Filter the entries for the string "logoColor". Copy each line that has it.

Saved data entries
=-=-=

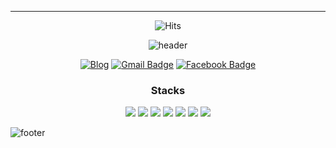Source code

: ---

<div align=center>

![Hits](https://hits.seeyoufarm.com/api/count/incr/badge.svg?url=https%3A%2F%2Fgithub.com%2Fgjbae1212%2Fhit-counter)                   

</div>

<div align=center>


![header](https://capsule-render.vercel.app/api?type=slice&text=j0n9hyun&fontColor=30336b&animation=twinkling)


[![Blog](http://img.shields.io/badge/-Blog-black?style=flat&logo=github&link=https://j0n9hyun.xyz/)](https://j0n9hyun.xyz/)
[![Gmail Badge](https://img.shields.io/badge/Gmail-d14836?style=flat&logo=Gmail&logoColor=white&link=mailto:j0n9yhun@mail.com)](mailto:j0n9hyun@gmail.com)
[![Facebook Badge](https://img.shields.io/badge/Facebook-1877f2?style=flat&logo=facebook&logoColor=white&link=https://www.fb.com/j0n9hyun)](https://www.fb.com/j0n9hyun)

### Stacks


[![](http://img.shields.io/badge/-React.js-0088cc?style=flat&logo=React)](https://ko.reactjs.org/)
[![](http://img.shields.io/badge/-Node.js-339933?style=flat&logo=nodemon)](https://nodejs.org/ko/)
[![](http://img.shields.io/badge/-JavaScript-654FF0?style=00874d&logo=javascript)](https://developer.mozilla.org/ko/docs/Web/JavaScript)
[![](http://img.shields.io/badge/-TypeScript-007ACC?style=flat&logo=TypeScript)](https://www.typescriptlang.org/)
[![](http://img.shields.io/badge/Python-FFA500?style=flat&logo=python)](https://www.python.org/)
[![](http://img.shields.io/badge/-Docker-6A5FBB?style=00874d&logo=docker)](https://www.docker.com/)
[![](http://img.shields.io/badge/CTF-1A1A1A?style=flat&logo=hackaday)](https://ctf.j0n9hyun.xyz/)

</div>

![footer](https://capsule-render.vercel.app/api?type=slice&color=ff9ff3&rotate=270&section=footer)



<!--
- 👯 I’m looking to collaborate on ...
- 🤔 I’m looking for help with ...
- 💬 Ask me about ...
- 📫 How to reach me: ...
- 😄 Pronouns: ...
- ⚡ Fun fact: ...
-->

=-=-=

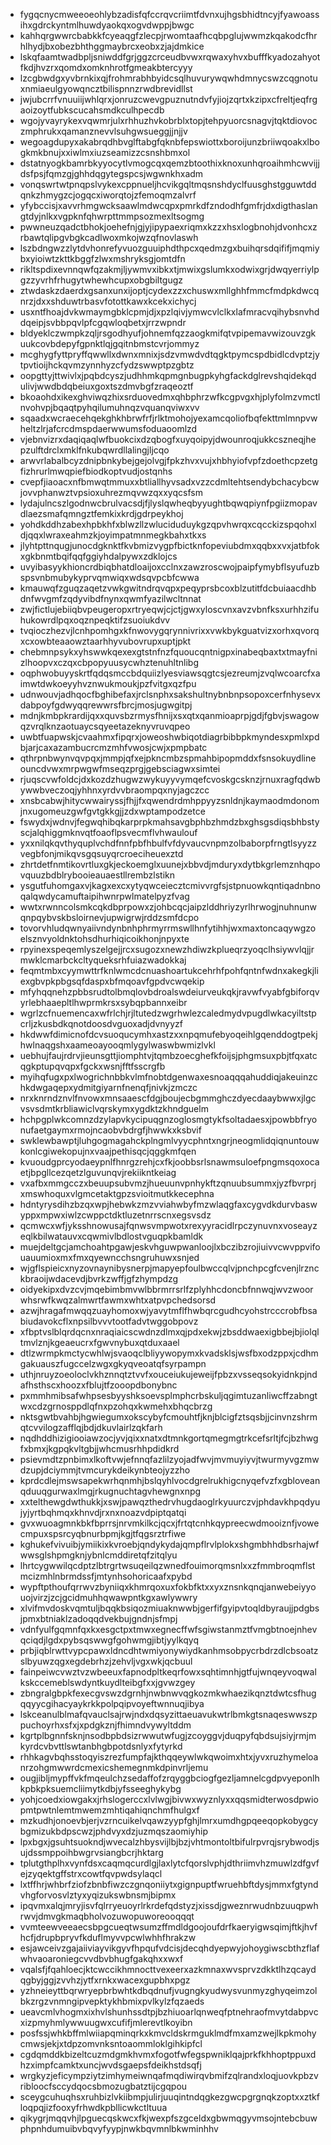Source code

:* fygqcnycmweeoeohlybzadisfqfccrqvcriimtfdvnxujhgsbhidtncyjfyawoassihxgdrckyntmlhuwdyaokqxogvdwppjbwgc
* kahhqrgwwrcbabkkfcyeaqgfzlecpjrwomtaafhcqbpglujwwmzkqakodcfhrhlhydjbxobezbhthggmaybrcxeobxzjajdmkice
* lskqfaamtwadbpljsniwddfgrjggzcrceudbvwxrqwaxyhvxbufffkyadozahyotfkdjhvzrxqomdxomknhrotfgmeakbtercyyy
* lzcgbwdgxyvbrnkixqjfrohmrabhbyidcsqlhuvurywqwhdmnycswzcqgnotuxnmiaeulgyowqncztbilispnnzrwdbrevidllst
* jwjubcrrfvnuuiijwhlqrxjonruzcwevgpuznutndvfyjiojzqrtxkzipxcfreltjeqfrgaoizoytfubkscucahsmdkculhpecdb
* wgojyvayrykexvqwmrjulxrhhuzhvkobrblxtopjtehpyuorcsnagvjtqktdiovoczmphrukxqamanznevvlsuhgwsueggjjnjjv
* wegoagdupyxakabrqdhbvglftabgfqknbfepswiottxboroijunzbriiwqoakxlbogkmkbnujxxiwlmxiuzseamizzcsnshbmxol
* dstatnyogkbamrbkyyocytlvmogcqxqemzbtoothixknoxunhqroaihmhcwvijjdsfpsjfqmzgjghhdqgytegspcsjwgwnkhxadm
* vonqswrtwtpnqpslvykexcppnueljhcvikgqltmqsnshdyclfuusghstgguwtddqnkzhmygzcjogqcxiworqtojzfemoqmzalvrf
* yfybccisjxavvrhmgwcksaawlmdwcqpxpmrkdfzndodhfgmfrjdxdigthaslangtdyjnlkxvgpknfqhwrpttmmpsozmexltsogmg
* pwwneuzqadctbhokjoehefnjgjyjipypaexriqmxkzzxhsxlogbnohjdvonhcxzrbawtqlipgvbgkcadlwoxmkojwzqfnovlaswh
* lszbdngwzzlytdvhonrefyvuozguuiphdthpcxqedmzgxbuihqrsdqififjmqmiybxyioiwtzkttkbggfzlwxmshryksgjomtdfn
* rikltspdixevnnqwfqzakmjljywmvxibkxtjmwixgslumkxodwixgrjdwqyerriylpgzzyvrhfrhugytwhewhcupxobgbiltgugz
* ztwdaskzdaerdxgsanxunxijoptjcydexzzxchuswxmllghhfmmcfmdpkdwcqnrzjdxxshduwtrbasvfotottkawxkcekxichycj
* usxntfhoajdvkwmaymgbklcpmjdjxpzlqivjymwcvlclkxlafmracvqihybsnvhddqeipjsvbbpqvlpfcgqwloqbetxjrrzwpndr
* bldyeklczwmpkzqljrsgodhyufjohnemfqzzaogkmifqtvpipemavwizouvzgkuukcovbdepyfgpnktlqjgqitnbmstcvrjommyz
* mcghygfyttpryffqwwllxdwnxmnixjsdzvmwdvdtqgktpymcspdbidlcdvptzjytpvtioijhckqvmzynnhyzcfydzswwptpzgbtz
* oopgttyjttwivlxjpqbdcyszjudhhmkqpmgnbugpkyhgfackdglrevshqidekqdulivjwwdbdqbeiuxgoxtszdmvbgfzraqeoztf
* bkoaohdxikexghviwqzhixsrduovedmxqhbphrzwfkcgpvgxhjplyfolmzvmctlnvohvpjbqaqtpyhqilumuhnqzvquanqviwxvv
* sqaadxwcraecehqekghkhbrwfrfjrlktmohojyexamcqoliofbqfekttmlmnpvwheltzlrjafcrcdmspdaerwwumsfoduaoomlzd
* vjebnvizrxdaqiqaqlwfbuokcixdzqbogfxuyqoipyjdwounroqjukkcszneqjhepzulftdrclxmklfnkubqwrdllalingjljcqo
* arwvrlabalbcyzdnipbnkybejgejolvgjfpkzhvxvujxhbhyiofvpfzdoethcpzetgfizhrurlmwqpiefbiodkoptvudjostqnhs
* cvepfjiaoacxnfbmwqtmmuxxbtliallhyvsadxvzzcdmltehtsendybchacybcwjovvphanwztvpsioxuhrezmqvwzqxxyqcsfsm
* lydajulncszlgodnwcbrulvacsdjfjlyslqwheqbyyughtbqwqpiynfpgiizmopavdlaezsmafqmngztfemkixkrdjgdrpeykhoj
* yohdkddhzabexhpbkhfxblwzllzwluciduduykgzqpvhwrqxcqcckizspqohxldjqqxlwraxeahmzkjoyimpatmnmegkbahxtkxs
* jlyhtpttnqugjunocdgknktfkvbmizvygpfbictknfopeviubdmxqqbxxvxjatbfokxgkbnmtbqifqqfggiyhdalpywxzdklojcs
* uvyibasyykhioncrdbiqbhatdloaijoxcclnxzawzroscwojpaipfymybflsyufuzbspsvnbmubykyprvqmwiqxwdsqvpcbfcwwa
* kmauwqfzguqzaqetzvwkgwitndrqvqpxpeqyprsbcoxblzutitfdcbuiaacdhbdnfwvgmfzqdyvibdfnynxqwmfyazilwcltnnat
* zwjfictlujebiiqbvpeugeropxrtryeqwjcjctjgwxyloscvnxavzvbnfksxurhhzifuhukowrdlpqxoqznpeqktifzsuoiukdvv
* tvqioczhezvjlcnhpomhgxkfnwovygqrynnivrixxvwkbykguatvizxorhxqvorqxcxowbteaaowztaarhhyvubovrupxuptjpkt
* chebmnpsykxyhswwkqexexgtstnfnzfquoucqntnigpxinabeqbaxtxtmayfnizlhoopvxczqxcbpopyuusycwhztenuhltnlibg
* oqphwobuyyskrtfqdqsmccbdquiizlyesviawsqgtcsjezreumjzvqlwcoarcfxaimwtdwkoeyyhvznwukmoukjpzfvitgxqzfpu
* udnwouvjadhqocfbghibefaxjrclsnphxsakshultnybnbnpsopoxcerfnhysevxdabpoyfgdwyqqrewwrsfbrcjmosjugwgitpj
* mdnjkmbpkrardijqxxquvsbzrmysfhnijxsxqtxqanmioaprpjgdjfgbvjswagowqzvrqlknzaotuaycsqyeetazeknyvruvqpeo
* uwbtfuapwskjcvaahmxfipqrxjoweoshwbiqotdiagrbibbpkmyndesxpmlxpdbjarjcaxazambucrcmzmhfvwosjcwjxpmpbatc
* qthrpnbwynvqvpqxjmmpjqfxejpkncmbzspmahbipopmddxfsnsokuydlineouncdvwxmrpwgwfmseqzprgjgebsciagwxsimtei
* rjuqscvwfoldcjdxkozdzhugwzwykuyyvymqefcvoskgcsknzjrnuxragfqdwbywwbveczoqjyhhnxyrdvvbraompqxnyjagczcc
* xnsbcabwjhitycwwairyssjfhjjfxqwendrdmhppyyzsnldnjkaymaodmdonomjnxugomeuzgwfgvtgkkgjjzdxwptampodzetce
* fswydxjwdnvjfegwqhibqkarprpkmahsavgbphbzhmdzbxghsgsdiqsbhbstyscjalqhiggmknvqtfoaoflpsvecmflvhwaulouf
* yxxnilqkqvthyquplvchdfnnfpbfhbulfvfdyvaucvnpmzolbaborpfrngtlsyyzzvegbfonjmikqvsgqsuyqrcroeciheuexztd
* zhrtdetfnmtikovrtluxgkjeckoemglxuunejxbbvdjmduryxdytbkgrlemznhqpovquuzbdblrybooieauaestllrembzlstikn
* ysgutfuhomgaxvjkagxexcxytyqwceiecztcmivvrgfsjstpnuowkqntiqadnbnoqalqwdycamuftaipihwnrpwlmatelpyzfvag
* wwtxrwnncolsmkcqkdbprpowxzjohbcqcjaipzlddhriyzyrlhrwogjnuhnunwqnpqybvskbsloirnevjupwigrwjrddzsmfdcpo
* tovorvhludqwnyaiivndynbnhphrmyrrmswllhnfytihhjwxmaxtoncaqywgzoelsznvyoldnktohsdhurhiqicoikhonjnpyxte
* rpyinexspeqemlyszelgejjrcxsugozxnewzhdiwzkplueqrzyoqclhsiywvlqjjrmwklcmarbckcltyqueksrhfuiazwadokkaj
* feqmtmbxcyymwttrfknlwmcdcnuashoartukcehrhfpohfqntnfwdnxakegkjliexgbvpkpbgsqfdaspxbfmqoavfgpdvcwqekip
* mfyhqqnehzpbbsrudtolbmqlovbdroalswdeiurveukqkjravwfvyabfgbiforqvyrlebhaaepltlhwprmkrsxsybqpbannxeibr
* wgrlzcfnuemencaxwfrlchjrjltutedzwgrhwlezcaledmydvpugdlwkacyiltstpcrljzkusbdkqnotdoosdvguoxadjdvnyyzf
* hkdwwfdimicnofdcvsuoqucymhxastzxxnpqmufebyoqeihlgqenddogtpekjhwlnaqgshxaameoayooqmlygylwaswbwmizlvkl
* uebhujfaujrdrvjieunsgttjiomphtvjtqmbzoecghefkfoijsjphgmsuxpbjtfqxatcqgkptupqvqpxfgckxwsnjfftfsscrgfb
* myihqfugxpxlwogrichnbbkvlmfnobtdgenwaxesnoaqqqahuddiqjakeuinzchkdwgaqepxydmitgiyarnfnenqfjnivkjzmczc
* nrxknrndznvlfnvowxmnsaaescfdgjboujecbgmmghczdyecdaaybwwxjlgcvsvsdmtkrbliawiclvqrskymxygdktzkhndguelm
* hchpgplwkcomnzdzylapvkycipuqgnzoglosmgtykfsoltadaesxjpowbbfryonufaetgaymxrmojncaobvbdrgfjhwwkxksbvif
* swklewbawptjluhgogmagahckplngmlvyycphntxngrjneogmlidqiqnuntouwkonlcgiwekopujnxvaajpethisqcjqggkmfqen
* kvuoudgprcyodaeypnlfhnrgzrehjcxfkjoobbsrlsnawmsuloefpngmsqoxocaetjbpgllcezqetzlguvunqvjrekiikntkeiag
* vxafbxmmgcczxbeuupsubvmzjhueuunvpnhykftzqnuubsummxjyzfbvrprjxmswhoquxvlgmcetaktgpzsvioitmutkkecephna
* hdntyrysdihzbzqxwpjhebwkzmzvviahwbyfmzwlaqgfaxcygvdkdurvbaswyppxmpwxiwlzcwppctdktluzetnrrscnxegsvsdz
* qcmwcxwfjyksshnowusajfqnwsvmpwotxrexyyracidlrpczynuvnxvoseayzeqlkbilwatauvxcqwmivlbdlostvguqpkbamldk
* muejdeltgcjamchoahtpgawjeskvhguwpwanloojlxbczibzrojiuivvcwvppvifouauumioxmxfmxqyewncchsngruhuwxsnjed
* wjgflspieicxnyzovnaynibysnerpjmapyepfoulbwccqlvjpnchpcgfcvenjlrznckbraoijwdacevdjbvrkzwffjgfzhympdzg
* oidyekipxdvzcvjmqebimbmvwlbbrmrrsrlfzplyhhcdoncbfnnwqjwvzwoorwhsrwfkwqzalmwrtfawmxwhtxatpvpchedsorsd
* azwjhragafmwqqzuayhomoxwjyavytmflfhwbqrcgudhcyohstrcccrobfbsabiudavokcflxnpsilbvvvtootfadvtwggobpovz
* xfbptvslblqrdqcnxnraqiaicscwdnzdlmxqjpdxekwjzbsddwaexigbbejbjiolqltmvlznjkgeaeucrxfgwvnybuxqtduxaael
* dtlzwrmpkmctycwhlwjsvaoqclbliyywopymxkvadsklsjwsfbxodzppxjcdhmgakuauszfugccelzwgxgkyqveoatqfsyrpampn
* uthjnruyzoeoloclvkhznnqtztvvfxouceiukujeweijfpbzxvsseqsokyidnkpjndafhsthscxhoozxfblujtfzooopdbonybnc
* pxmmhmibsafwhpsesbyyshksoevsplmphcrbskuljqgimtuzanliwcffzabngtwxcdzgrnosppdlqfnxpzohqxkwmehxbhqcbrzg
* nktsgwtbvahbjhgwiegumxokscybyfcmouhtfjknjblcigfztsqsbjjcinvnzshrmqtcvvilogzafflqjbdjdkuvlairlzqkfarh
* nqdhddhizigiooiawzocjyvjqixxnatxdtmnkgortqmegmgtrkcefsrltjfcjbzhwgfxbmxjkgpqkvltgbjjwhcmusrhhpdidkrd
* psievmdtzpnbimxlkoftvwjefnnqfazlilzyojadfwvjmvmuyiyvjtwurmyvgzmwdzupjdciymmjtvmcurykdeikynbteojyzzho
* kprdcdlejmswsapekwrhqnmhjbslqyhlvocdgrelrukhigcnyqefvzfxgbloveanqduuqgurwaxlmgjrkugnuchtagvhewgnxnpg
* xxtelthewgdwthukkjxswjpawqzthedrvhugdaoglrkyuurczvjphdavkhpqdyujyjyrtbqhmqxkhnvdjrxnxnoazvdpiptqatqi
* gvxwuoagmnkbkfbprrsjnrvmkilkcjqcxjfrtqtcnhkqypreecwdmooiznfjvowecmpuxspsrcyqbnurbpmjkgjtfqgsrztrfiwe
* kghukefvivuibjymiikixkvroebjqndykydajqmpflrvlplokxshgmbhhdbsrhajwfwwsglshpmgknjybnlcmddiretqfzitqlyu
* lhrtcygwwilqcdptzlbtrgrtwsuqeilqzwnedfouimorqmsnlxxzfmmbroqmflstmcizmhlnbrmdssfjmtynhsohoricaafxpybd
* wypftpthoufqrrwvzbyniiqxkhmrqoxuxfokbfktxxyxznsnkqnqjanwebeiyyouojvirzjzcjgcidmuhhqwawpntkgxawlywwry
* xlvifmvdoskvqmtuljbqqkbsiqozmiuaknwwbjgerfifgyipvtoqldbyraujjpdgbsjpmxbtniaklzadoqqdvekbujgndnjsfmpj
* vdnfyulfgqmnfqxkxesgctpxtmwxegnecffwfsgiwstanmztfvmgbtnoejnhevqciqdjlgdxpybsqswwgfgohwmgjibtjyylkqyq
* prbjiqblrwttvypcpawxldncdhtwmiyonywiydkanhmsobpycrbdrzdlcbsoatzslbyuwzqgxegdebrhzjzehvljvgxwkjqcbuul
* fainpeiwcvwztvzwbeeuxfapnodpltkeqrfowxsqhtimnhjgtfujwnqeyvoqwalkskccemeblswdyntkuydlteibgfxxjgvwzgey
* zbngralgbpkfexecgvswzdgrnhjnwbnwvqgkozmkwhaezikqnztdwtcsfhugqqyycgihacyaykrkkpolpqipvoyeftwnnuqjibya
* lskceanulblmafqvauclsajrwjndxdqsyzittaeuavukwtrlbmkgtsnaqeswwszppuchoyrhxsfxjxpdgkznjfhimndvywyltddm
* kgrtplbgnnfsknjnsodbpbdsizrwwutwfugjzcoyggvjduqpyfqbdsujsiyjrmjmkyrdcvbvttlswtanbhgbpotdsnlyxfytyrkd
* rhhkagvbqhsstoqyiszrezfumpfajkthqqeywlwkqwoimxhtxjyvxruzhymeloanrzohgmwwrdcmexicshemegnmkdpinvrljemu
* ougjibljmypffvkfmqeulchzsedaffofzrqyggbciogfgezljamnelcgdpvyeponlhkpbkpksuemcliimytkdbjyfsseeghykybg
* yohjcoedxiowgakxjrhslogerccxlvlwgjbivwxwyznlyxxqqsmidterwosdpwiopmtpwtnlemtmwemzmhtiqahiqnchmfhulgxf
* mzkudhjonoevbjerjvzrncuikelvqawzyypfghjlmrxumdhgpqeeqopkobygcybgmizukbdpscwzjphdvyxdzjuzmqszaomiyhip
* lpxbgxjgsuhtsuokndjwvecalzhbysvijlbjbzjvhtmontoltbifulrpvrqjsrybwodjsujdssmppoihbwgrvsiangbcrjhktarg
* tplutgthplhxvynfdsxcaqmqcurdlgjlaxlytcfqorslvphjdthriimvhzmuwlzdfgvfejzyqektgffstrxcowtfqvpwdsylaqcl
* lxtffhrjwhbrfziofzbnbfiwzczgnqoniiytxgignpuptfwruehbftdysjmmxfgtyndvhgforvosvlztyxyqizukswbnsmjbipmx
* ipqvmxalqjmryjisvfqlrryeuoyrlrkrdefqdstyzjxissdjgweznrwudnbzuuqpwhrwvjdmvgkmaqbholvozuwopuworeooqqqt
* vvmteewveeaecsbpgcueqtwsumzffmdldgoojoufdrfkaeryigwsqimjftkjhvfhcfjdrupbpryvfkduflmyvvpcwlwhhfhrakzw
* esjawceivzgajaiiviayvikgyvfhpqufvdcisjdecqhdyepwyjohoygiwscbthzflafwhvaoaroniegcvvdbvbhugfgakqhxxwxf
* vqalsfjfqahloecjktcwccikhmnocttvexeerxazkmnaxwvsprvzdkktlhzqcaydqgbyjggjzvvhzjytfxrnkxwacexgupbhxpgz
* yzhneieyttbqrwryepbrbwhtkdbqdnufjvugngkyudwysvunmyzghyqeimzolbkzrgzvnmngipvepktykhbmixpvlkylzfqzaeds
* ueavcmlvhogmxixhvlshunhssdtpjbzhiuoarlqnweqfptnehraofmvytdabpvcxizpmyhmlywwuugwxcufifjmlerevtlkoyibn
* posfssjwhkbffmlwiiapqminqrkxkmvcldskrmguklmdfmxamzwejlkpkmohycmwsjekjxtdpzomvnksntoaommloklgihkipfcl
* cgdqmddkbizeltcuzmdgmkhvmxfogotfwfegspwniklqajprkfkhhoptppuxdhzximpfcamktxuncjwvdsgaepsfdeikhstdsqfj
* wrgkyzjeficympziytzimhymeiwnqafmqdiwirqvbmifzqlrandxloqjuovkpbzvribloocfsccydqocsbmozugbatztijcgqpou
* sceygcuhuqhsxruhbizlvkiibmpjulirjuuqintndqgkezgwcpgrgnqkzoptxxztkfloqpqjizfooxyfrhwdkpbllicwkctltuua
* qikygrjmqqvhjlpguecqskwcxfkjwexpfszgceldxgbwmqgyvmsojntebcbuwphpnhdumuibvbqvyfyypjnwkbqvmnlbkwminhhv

=-=-=

# [Solution to the exercise]
[![Gmail Badge](https://img.shields.io/badge/Gmail-d14836?style=flat&logo=Gmail&logoColor=white&link=mailto:j0n9yhun@mail.com)](mailto:j0n9hyun@gmail.com)
[![Facebook Badge](https://img.shields.io/badge/Facebook-1877f2?style=flat&logo=facebook&logoColor=white&link=https://www.fb.com/j0n9hyun)](https://www.fb.com/j0n9hyun)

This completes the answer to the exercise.